UNEP Adaptation Gap Report, 1.11.2021 (engl. Originalfassung)
New estimates of the costs of adaptation and the estimated financial needs for adaptation from developing countries indicate higher values than previously reported. The review of the most recent adaptation cost estimates from the literature and the finance needs expressed by countries’ submissions to the UNFCCC resulted in a number of major findings. First, estimates of the economic costs of climate change in developing countries are now generally higher than indicated in earlier studies. This is true both later in the century, under higher warming scenarios, but crucially also
over the next two decades even under ambitious mitigation scenarios. Second, the estimated annual adaptation costs in the literature are now also generally in the upper range of the 2016 estimate of the Adaptation Gap Report of US$ 140–300 billion by 2030 and US$ 280–500 billion by 2050. Third, a review of updated NDCs and NAPs indicates that estimates of adaptation financing needs are increasing in many countries, often due to the incorporation of more sectors. A sectoral analysis of submissions reveals that the four sectors of agriculture, infrastructure, water and disaster risk management make up three-quarters of quantified adaptation finance needs so far (figure ES.3). Taken together, these findings suggest increasing costs of adaptation compared to previous AGR assessments, particularly in the event of failing to meet the Paris Agreement goal of keeping the increase in the global average temperature well below 2°C above pre-industrial levels. This new emerging evidence means a more detailed and systemic stocktake of the costs of adaptation and finance needs is required.

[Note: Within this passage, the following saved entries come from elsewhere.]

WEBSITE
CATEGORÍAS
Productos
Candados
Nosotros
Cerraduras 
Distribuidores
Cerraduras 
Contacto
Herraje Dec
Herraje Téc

The evidence suggests that the adaptation finance gap is larger than indicated in 2020 and widening. Despite a recent trend of gradually increasing international public adaptation finance for developing countries up to 2019, adaptation finance flows are projected to stabilize or possibly even decline as a result of the COVID-19 pandemic. This is due to financial institutions and governments – including those in advanced economies, which provide the majority of dedicated international adaptation funding – needing to prioritize limited resources to meet the urgent health and financial needs caused by COVID-19. While conclusive data is still pending, the most recent analysis indicates that climate finance flows to developing countries (for both mitigation and adaptation) reached US$ 79.6 billion in 2019. In the absence of a significant increase of around US$ 20 billion (26 per cent) in 2020, the US$ 100 billion mobilization goal for 2020 will not have been met. Despite the limitations of the available evidence, estimated adaptation costs and likely adaptation financing needs in developing countries are five to ten times greater than current international public adaptation finance flows. Evidence suggests that the gap is larger than indicated in the previous AGR (2020) and is widening, due to adaptation costs and finance needs being higher and funding flows remaining stable or decreasing.There is an urgent need to scale up and further increase public adaptation finance both for direct investment and for overcoming barriers to private-sector adaptation.